Un tournant pour l'industrie pétrolière
À la suite de l'arrestation de Nicolás Maduro, les États-Unis envisagent un retour des compagnies pétrolières américaines au Venezuela, un pays riche en ressources, mais en proie à de nombreuses difficultés. Donald Trump, dans une récente déclaration, a exprimé son intention d'ouvrir le marché vénézuélien aux géants du pétrole. Cependant, cette vision optimiste est assombrie par de nombreux défis à surmonter.
Le potentiel inexploité
Le Venezuela détient les plus grandes réserves prouvées de pétrole au monde, avec quelque 303 milliards de barils, devançant même des pays comme l'Arabie Saoudite et l'Iran, selon l'OPEP. Malgré cela, la production a chuté, passant de 3,5 millions de barils par jour au début des années 2000 à environ 1 million aujourd'hui. Ce déclin est souvent attribué à une mauvaise gestion, à des infrastructures vétustes et à la corruption. Selon un rapport de Le Monde, les sanctions imposées par l'administration Trump ont encore exacerbé cette situation.
Des sanctions à contourner
En raison de l'embargo, les volumes de pétrole exportés sont limités, la Chine en absorbant environ 80 %. Pour éviter les sanctions, le Venezuela utilise des « pétroliers fantômes » et privilégie les transactions en cryptomonnaie. Ce système astucieux lui permet de continuer à vendre sa production, mais à quel prix pour l'économie nationale, s'interrogent les experts ?
Le rôle des États-Unis dans l'équation
Chevron reste présente au Venezuela grâce à un accord spécial, mais d'autres grandes entreprises comme ExxonMobil ont quitté le pays face aux exigences de nationalisation d'Hugo Chávez. La stratégie de Trump semble donc motivée par des intérêts économiques mais aussi géopolitiques, cherchant à réduire l'influence chinoise en Amérique, une opinion partagée par France 24.

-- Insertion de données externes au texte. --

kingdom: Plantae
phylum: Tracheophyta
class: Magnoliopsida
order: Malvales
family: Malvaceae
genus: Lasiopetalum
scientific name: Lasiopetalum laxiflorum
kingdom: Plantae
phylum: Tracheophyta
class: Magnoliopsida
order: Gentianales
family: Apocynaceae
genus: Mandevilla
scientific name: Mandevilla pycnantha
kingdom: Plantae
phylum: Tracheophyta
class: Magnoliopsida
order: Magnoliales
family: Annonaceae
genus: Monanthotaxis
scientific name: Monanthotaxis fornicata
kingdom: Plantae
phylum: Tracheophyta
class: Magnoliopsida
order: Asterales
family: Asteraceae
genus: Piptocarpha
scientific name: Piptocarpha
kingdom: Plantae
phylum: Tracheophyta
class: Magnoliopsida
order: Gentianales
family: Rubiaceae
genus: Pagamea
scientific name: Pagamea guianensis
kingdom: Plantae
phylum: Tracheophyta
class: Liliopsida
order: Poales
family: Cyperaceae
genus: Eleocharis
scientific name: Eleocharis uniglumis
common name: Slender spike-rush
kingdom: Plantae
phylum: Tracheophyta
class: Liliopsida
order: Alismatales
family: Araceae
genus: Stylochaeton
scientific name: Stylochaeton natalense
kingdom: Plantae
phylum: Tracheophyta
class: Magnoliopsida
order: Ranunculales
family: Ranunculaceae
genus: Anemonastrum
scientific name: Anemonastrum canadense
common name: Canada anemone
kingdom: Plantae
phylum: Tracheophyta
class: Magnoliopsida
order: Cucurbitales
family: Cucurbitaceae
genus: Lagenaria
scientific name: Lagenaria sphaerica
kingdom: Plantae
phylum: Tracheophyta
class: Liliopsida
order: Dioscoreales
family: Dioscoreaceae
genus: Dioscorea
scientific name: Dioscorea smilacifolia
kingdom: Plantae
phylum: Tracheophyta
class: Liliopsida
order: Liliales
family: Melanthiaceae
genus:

Investissements nécessaires
Pour relancer la production, des investissements importants sont nécessaires. Giovanni Staunovo d'UBS souligne que l'état des infrastructures actuelle rend une reprise difficile. Dans une perspective d'investissement, Ole Hansen de Saxo Bank ajoute que les grandes compagnies ont pour priorité de satisfaire leurs actionnaires, ce qui pourrait décourager un intérêt immédiat pour le pétrole vénézuélien.
Quelles conséquences sur le marché mondial ?
Alors que les analystes s'accordent à dire que la situation vénézuélienne n'aura qu'un impact modéré sur le prix du pétrole, les événements géopolitiques liés à d'autres acteurs comme l'Iran pourraient avoir des conséquences bien plus substantielles. Cette instabilité doit être surveillée de près, car elle pourrait redéfinir les dynamiques du marché pétrolier mondial.